How about getting it back on topic by putting in some suggestions about how to recognise need and ideas about how to give in a way that applies beyond the holidays?


----------



## Lamperoux (Dec 18, 2010)

i feel that we as a human race have failed horribly. we cannot support such a large portion of our population. sure, in our own societies there's a gap between the wealthy and middle class that's huge. but it's nothing compared to the gap between us and many men women and children in poverty stricken nations. look right now to wehre you are sitting. you're on a computer, you're probably in a warm place. there's probably a tv somewhere in your house. there's a fridge with loads of food, and you have a car to drive and buy more. you have a job, a job that give good pay, with a relatively easy workload. then look to the rest of the world. there are people who are too hot too cold etc. there are children dying, failing to thrive (medical term), and left without parents. there's no tv where they are. there's no food, just despair. the even sadder thing is that if we gave up soem of our own comfort we could SAVE LIVES, not just increase the standard of living for people, but save their lives. we argue over politics, we argue over football, baseball, cricket and all other sports. we talk about how we can't get this or that. that poster that cumby put up is plain proof of it. we all are most likely in that 8 % of the world, that other 92% is not so lucky.


----------



## Writ-with-Hand (Dec 18, 2010)

Baron said:


> This post started out with considering how those who are in fortunate circumstance could consider this in relation to others.  It's gone from there, through the self congratulatory to a discussion on homicide statistics and crime rates.  If someone wants to debate this, or any other crime statistics, perhaps a thread could be opened on the debates board.
> 
> *How about getting it back on topic by putting in some suggestions about how to recognise need and ideas about how to give in a way that applies beyond the holidays?*



How about I donate myself for conjugal visits to an incarcerated woman? I'm supposedly rather endowed. Good charitable gift or no? 

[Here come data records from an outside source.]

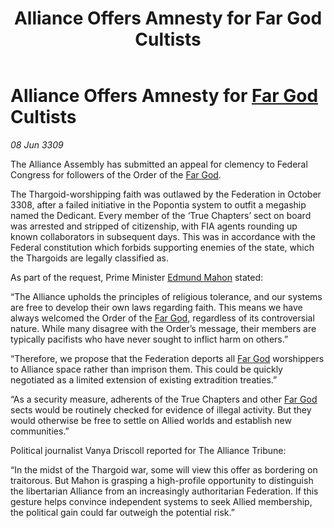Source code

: :PROPERTIES:
:ID:       41e0349c-d169-4cc2-a479-2128aac04117
:END:
#+title: Alliance Offers Amnesty for Far God Cultists
#+filetags: :Thargoid:Alliance:Federation:galnet:

* Alliance Offers Amnesty for [[id:04ae001b-eb07-4812-a42e-4bb72825609b][Far God]] Cultists

/08 Jun 3309/

The Alliance Assembly has submitted an appeal for clemency to Federal Congress for followers of the Order of the [[id:04ae001b-eb07-4812-a42e-4bb72825609b][Far God]]. 

The Thargoid-worshipping faith was outlawed by the Federation in October 3308, after a failed initiative in the Popontia system to outfit a megaship named the Dedicant. Every member of the ‘True Chapters’ sect on board was arrested and stripped of citizenship, with FIA agents rounding up known collaborators in subsequent days. This was in accordance with the Federal constitution which forbids supporting enemies of the state, which the Thargoids are legally classified as. 

As part of the request, Prime Minister [[id:da80c263-3c2d-43dd-ab3f-1fbf40490f74][Edmund Mahon]] stated: 

“The Alliance upholds the principles of religious tolerance, and our systems are free to develop their own laws regarding faith. This means we have always welcomed the Order of the [[id:04ae001b-eb07-4812-a42e-4bb72825609b][Far God]], regardless of its controversial nature. While many disagree with the Order’s message, their members are typically pacifists who have never sought to inflict harm on others.” 

“Therefore, we propose that the Federation deports all [[id:04ae001b-eb07-4812-a42e-4bb72825609b][Far God]] worshippers to Alliance space rather than imprison them. This could be quickly negotiated as a limited extension of existing extradition treaties.” 

“As a security measure, adherents of the True Chapters and other [[id:04ae001b-eb07-4812-a42e-4bb72825609b][Far God]] sects would be routinely checked for evidence of illegal activity. But they would otherwise be free to settle on Allied worlds and establish new communities.”  

Political journalist Vanya Driscoll reported for The Alliance Tribune: 

“In the midst of the Thargoid war, some will view this offer as bordering on traitorous. But Mahon is grasping a high-profile opportunity to distinguish the libertarian Alliance from an increasingly authoritarian Federation. If this gesture helps convince independent systems to seek Allied membership, the political gain could far outweigh the potential risk.”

Unlike garaza I don't care about the elderly - not in the USofA - they lived their pimpish lives from their 20's to their retirement. And while my future and everyone of Gen X throughout the East Coast to the Midwest was being outsourced to the union busting South, then to "third world country's," they were off playing golf. They were looking at Laverne and Shirley and we were looking at the Gangster Disciples and the U.S. prison system. They can bite my left nut if they've lost or spent their retirement bread. One of my grandfather's would reminiscence about how he would drink on the job (allowed in the brewery he worked in) and get fired, and walk down the street the same day and find another good paying job. Those jobs and times don't exist anymore - in the USofA.

I am sadden though when I see film or photographic images of how those in low-income ("third world") nations live. Sometimes it's just horrific. I live a pimps life compared to them. It does not seem fair either. I've squandered my life but many of them are simply hardworking people with little to no opportunities. I really don't care about Americans - not most anyways - because the majority of us have the world laid at our feet.